● **Exercise aim**:
Reproduce the message about natural history starting with "I hope everything" and going on through "the writer's own.", switching "Opinions" to "Views" each time it occurs.

======== Extract to read ========

In a message dated 8/1/99 10:31:22 AM, Formanex writes:

>Do we know why it is natural history and not natural science?
>
>A few quotes from the Oxford English Dictionary:
>
>History....[ad. L. historia a narrative of past events, account, tale, story,
>a. Gr. istoria, a learning or knowing by inquiry, an account of one's
inquiries,
>narrative, history, f. istwr, istor- knowing, learned, wise man,
judge,:-*Fistor,
>f. Fis, is -to know. (The form histoire was from F.) Cf. STORY, an aphetic
>form of history.
>
>5. A systematic account (without reference to time) of a set of natural
>phenomena, as those connected wtih a country, some division of nature or
>group of natural objects, a species of animals or plants, etc. Now rare,
>exc. in NATURAL HISTORY.
>[In this sense following the similar use of istoria by Aristotle and other
>Greek writers, and of historia by Pliny.]
>
>My notes:
>1. I didn't know all that.
>2. F is a typographic approximation for the digamma, an archaic Greek letter
corresponding
>to sound w. Is Gk. istoria cognate with L. quaestio,  inquiry? Fis--that is
the same as German Wissen, to know. That curious little w is an approximation
for lower case omega.
>3. F. in the second usage is an abbreviation for French, of course.
>4. Aphetic: The loss of a short unaccented vowel at the beginning of a
>word. Because it is so frequent in English, the term was introduced at
>the suggestion of an OED editor in 1880.
>5. Natural History is the title of a work by the late sculptor (and one
>of my teachers) Richard Stankiewicz, which at least used to be on permanent
exhibit at the Museum of Modern Art.
>6. The OED is an great source of quotes for, among other terms, incubus,
>succubus. If you could hold up the heavy tome (along with the magnifying
>lens), it'd make great bedtime reading. Suggest you photocopy (and ENLARGE).
>

I hope everything is clearer now.

>David Formanek
>Cyrus E. Dallin Art Museum
>USS Constitution Museum
>
>Affiliations listed for identification purposes only. Opinions contained
>in this e-mail are the writer's own.

======== Source material ========

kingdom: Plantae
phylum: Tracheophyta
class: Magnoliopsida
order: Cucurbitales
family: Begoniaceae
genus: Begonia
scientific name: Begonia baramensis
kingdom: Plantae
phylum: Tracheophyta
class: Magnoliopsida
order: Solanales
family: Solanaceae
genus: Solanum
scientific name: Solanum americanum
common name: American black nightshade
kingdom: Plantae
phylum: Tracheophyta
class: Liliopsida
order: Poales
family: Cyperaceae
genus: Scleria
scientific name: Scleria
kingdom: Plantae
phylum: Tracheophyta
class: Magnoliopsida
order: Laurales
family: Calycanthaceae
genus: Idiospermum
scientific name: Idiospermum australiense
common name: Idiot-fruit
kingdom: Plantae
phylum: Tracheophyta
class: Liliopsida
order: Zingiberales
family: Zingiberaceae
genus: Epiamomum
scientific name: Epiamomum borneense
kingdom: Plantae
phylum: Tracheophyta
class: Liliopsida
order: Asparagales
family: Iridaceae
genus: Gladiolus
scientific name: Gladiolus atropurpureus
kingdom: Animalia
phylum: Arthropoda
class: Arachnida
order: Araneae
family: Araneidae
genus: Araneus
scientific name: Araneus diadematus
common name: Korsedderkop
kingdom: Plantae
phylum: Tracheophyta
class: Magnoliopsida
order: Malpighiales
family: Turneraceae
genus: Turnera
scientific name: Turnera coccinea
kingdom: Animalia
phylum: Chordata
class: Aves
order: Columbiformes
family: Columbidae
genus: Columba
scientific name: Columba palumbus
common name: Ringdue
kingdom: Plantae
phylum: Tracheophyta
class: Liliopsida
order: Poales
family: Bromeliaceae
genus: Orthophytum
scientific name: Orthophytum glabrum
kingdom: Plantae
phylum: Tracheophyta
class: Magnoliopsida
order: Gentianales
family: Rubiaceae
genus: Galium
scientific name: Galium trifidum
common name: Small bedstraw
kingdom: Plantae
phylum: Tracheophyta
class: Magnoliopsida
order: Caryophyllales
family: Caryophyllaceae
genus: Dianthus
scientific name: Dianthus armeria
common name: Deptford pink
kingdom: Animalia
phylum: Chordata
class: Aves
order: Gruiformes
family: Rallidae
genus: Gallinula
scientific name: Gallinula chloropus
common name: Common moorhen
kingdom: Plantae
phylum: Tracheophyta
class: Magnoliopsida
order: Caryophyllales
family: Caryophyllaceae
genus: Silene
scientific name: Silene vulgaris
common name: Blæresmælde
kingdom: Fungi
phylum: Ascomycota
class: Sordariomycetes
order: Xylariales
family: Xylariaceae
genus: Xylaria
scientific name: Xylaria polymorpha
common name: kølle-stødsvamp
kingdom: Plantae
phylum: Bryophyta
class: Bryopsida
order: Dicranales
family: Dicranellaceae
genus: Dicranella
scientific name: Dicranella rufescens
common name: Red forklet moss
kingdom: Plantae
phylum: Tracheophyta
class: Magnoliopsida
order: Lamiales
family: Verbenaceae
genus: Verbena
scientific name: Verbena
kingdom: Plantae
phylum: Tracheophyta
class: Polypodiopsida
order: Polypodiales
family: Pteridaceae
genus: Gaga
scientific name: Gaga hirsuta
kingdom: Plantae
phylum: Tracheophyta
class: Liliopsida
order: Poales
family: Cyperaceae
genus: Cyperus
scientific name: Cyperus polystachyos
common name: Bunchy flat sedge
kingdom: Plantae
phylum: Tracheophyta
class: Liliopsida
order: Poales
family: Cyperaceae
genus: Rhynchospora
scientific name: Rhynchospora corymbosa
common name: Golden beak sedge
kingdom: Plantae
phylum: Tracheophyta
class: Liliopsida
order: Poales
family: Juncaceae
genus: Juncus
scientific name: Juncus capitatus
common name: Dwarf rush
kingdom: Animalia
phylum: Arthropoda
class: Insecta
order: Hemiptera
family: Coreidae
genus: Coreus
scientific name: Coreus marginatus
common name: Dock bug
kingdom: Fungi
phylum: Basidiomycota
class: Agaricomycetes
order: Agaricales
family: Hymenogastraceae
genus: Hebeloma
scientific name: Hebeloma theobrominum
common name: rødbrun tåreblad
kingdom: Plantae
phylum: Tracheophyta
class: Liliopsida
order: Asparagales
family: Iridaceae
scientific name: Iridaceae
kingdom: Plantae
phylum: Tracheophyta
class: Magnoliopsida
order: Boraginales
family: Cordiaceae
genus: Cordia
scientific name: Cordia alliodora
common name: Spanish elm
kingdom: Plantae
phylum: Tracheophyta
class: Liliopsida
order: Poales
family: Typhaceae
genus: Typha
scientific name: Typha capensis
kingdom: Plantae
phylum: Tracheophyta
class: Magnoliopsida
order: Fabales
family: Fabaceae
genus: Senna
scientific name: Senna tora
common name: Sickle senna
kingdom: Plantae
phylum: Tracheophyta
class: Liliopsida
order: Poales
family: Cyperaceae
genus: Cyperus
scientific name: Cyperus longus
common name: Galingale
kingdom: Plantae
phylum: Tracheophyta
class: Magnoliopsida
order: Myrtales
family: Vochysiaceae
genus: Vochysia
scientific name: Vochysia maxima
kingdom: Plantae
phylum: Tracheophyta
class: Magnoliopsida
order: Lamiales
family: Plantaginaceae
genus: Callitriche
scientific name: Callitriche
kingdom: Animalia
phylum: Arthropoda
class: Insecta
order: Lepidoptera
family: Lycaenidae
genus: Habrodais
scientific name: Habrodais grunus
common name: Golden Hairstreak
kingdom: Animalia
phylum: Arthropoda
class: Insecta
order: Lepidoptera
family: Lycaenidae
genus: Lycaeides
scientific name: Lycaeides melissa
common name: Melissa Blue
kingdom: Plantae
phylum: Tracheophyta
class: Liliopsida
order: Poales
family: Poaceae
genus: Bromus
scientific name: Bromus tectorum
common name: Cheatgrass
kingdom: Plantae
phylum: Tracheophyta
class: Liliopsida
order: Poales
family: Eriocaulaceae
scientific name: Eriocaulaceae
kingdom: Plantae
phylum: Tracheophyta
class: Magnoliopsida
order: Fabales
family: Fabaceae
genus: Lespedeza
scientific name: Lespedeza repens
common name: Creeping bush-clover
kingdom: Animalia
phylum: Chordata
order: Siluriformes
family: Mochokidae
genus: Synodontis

========

● **Result of this task**:
I hope everything is clearer now.

>David Formanek
>Cyrus E. Dallin Art Museum
>USS Constitution Museum
>
>Affiliations listed for identification purposes only. Views contained
>in this e-mail are the writer's own.